> **Consegna**: Riporta integralmente, senza alcuna modifica, il brano sulla nuova legislazione del Terzo Settore.

> **Brano**:
Qual è, a suo avviso, l’elemento più innovativo/promettente della nuova legislazione sul Terzo Settore (Codice del Terzo Settore, Impresa Sociale, 5×1000, Servizio Civile Universale)?
Innanzitutto, aver dato una definizione giuridica di ente del Terzo Settore. Da più di 20 anni il termine Terzo Settore viene usato sempre più spesso in ambito sociologico o economico senza avere alcun rilievo in ambito normativo. La definizione ha consentito di dare una chiara identità a tale universo, trovando gli elementi che accomunano diverse tipologie di soggetti che erano nati negli anni passati anche a seguito numerose di leggi di settore, connettendolo con il dettato costituzionale ove gli si riconosce il perseguimento di finalità di interesse generale. Questo apre una nuova strada di collaborazione paritaria con le istituzioni pubbliche attraverso le attività di co-programmazione e co-progettazione. Ci sono molti altri aspetti innovativi che vanno evidenziati nella Riforma: dalla riarticolazione della legislazione sull’impresa sociale, all’enfasi del ruolo fondativo e trasversale del volontariato, ai nuovi strumenti di sostegno delle attività degli enti e gli istituti di finanza sociale.
Qual è l’elemento che più la preoccupa riguardo la nuova legislazione sul Terzo Settore?

> **Righe estratte**:
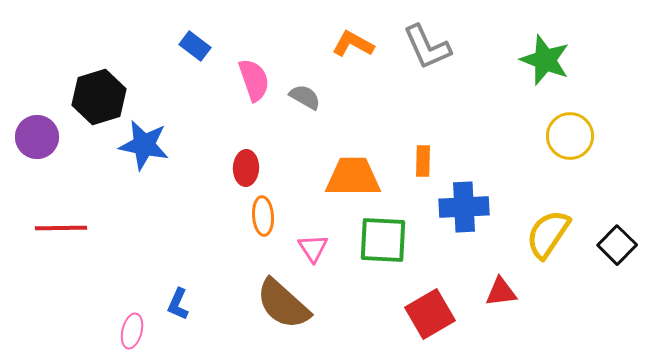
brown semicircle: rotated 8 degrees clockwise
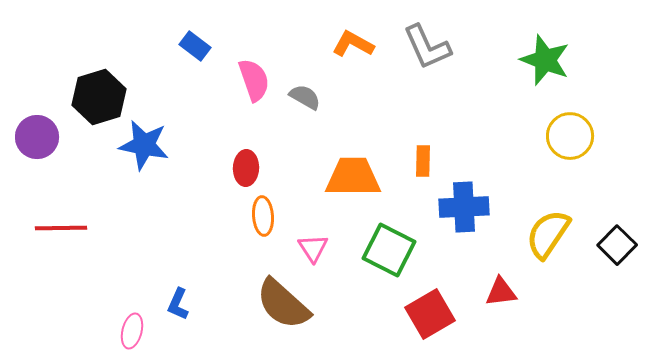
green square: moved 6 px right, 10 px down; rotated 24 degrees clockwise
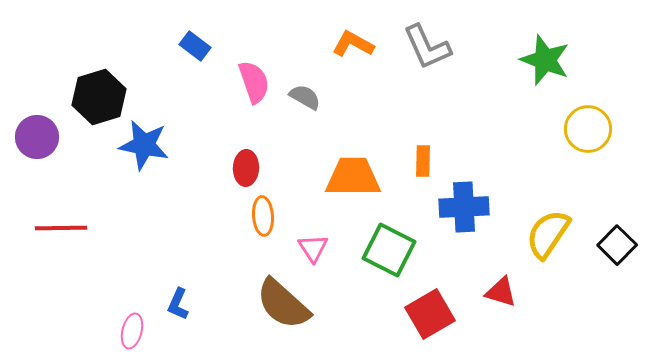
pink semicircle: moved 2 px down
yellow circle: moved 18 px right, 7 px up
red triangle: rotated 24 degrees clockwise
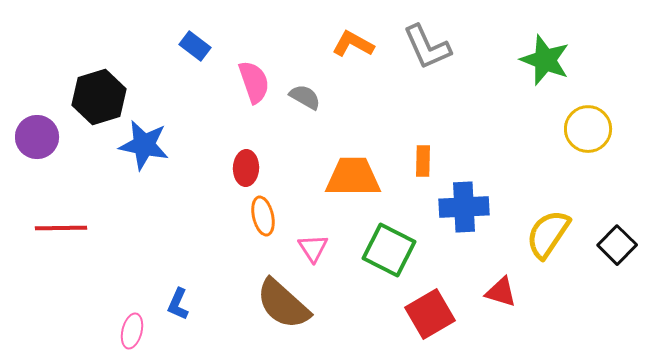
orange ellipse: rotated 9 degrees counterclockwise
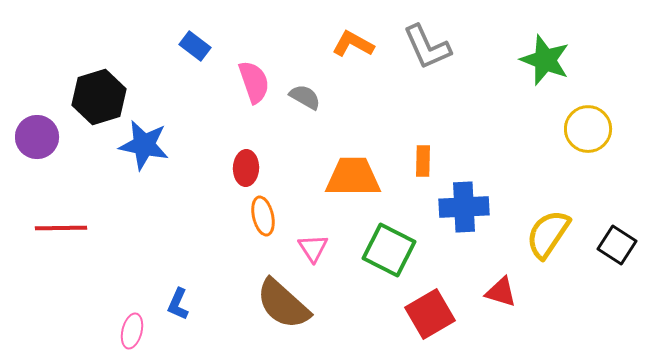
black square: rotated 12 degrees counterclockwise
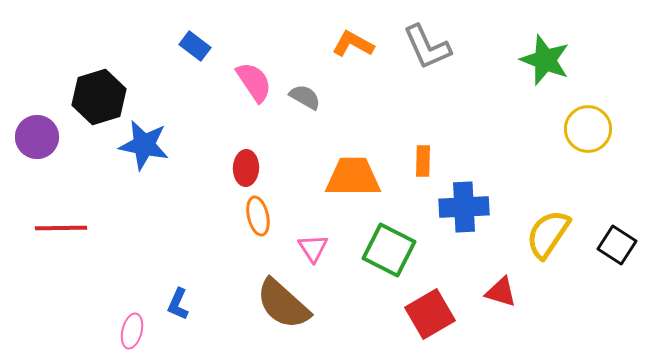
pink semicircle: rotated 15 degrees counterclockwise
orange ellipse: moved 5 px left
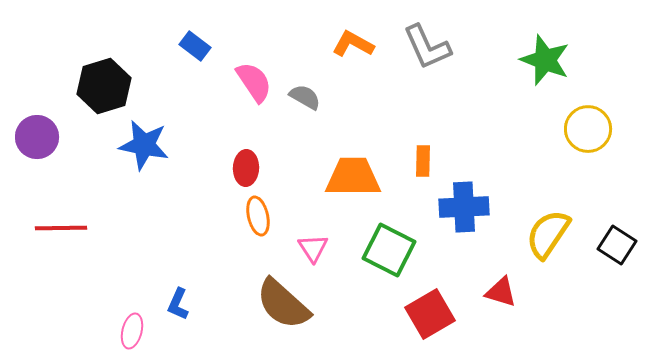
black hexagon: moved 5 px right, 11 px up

> **Risposta corretta**:
Qual è, a suo avviso, l’elemento più innovativo/promettente della nuova legislazione sul Terzo Settore (Codice del Terzo Settore, Impresa Sociale, 5×1000, Servizio Civile Universale)?
Innanzitutto, aver dato una definizione giuridica di ente del Terzo Settore. Da più di 20 anni il termine Terzo Settore viene usato sempre più spesso in ambito sociologico o economico senza avere alcun rilievo in ambito normativo. La definizione ha consentito di dare una chiara identità a tale universo, trovando gli elementi che accomunano diverse tipologie di soggetti che erano nati negli anni passati anche a seguito numerose di leggi di settore, connettendolo con il dettato costituzionale ove gli si riconosce il perseguimento di finalità di interesse generale. Questo apre una nuova strada di collaborazione paritaria con le istituzioni pubbliche attraverso le attività di co-programmazione e co-progettazione. Ci sono molti altri aspetti innovativi che vanno evidenziati nella Riforma: dalla riarticolazione della legislazione sull’impresa sociale, all’enfasi del ruolo fondativo e trasversale del volontariato, ai nuovi strumenti di sostegno delle attività degli enti e gli istituti di finanza sociale.
Qual è l’elemento che più la preoccupa riguardo la nuova legislazione sul Terzo Settore?